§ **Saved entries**
—————

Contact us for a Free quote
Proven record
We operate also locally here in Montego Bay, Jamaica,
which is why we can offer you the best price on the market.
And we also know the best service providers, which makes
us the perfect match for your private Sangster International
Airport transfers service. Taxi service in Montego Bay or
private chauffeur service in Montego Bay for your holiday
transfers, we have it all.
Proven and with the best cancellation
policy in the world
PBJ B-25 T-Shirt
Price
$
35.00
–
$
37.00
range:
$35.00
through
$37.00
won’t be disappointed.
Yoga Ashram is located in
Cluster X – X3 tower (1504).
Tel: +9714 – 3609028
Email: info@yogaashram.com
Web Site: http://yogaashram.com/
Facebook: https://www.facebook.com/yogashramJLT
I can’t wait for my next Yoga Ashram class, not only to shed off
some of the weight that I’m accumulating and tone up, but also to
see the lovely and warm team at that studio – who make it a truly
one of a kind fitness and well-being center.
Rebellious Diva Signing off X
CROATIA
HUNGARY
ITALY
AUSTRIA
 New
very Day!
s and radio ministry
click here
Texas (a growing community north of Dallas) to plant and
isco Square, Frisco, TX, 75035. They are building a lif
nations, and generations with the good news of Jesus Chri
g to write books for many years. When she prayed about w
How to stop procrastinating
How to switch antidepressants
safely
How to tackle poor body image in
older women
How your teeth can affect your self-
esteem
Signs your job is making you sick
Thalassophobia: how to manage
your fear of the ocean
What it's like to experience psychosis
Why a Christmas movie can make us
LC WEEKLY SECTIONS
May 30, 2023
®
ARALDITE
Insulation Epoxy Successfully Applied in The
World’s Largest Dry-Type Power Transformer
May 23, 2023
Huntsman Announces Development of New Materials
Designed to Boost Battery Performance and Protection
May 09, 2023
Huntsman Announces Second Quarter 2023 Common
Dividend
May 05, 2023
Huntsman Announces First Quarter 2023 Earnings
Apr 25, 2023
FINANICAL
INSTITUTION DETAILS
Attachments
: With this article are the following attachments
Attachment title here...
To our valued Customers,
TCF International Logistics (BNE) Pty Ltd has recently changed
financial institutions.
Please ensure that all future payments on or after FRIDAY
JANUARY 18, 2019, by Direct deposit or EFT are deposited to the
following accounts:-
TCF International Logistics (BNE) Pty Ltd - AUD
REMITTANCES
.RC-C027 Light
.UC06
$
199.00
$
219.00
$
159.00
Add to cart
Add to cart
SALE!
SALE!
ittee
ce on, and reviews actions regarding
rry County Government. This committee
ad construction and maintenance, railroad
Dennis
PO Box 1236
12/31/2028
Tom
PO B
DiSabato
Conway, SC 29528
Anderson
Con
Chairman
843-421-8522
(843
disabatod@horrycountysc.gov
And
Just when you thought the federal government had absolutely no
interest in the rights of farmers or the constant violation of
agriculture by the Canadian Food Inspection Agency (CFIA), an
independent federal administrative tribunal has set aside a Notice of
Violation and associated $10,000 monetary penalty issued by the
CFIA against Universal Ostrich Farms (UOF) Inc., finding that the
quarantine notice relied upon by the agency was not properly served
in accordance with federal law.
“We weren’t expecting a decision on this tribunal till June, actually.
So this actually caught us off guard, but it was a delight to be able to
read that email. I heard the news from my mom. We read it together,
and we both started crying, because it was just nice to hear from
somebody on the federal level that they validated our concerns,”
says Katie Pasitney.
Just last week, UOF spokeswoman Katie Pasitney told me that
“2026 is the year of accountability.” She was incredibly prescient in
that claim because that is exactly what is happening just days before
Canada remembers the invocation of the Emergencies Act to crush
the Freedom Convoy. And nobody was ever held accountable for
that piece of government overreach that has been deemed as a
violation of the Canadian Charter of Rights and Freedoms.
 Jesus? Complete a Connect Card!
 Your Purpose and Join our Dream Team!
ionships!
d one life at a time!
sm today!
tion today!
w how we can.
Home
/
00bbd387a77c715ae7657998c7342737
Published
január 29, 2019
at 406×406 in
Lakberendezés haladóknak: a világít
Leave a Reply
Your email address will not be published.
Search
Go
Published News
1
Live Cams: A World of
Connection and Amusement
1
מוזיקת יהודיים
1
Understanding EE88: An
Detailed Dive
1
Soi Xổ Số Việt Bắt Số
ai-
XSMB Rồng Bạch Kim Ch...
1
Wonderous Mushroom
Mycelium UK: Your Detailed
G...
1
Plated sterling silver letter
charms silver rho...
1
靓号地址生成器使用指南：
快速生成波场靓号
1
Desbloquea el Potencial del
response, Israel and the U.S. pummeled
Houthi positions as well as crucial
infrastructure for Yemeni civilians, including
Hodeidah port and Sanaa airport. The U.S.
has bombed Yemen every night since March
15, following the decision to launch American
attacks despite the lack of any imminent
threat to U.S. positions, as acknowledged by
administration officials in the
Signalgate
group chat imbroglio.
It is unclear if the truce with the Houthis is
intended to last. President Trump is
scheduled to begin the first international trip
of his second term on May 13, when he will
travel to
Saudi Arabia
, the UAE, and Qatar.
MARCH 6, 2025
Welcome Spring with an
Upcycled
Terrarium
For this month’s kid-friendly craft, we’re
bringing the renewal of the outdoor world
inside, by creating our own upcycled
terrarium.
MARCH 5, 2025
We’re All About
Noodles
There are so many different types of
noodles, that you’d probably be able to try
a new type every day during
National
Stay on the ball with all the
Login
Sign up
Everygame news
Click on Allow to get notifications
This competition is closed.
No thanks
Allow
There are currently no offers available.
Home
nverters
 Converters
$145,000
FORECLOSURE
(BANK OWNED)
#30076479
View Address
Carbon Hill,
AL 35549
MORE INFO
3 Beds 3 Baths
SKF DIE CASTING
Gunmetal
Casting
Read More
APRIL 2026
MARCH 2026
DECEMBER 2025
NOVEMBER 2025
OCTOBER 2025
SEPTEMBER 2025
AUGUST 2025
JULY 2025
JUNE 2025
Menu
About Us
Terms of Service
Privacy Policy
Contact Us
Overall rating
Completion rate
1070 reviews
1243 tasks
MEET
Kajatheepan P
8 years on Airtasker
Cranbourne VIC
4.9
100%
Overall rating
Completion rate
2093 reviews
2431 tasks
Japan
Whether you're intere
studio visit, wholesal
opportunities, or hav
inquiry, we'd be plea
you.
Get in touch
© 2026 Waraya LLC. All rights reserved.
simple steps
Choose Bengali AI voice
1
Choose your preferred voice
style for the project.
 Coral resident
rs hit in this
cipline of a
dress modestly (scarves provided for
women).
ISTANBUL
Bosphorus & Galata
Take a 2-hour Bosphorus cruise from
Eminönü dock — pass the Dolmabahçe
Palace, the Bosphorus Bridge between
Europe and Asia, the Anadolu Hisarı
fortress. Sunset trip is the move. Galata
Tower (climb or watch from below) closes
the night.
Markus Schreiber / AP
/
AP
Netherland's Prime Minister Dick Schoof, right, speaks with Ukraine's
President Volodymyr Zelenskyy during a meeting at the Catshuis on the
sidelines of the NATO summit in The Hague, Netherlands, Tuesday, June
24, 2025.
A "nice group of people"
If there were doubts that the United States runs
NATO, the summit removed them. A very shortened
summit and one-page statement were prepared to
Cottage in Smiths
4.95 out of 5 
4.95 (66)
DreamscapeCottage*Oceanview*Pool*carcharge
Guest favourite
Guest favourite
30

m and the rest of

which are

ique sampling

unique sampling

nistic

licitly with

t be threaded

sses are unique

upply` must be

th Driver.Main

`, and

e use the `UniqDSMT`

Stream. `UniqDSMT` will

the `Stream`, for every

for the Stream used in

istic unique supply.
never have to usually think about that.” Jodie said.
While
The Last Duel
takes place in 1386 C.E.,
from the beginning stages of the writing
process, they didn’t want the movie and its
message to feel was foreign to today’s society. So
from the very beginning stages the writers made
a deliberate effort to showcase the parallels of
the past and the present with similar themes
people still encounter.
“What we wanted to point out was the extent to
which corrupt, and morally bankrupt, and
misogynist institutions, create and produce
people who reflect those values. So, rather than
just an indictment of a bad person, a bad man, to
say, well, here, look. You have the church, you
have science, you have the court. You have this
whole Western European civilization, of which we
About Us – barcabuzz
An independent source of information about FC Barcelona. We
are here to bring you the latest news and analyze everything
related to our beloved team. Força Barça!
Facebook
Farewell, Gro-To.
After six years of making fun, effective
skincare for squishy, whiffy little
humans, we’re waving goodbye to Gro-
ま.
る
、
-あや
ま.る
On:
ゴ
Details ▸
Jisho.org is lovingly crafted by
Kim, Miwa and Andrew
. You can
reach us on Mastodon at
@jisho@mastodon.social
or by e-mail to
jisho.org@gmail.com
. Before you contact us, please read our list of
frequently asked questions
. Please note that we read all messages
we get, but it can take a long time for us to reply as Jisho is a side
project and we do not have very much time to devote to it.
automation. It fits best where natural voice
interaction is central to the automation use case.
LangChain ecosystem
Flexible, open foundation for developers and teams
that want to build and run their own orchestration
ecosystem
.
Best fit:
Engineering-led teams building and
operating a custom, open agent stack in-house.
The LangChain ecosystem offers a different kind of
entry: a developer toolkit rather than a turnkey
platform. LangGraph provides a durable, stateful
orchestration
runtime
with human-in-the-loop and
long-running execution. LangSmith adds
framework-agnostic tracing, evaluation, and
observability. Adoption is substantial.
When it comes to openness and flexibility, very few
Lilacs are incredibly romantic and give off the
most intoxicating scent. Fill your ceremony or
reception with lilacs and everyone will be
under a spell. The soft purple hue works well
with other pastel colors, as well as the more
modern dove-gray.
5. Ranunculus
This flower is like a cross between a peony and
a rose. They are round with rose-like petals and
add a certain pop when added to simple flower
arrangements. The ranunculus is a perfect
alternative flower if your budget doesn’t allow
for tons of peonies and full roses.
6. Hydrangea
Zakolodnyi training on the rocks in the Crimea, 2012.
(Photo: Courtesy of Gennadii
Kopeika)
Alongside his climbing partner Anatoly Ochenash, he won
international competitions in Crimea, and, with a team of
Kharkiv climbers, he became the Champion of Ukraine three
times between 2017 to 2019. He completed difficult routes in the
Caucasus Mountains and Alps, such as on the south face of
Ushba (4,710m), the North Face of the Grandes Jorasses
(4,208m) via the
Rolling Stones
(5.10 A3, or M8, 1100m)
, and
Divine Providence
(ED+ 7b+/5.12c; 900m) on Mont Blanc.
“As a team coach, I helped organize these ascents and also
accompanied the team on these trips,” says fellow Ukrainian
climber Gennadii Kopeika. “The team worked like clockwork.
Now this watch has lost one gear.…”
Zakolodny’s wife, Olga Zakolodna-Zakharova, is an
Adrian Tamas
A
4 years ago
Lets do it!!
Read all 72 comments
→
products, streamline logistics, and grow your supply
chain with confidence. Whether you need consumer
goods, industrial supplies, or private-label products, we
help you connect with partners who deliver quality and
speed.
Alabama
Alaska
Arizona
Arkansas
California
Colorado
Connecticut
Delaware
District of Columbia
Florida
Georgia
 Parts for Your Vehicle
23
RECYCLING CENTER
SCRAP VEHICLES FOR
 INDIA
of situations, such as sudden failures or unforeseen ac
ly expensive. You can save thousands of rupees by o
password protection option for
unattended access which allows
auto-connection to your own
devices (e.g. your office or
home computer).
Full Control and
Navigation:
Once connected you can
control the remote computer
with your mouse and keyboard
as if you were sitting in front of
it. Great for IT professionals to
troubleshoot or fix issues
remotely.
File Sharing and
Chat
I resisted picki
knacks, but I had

—————

§ **What is being asked**
Please copy lines from the items above, starting at the line containing "licitly with" and ending after the line containing "for the Stream used in".

§ **Output of the exercise**
licitly with

t be threaded

sses are unique

upply` must be

th Driver.Main

`, and

e use the `UniqDSMT`

Stream. `UniqDSMT` will

the `Stream`, for every

for the Stream used in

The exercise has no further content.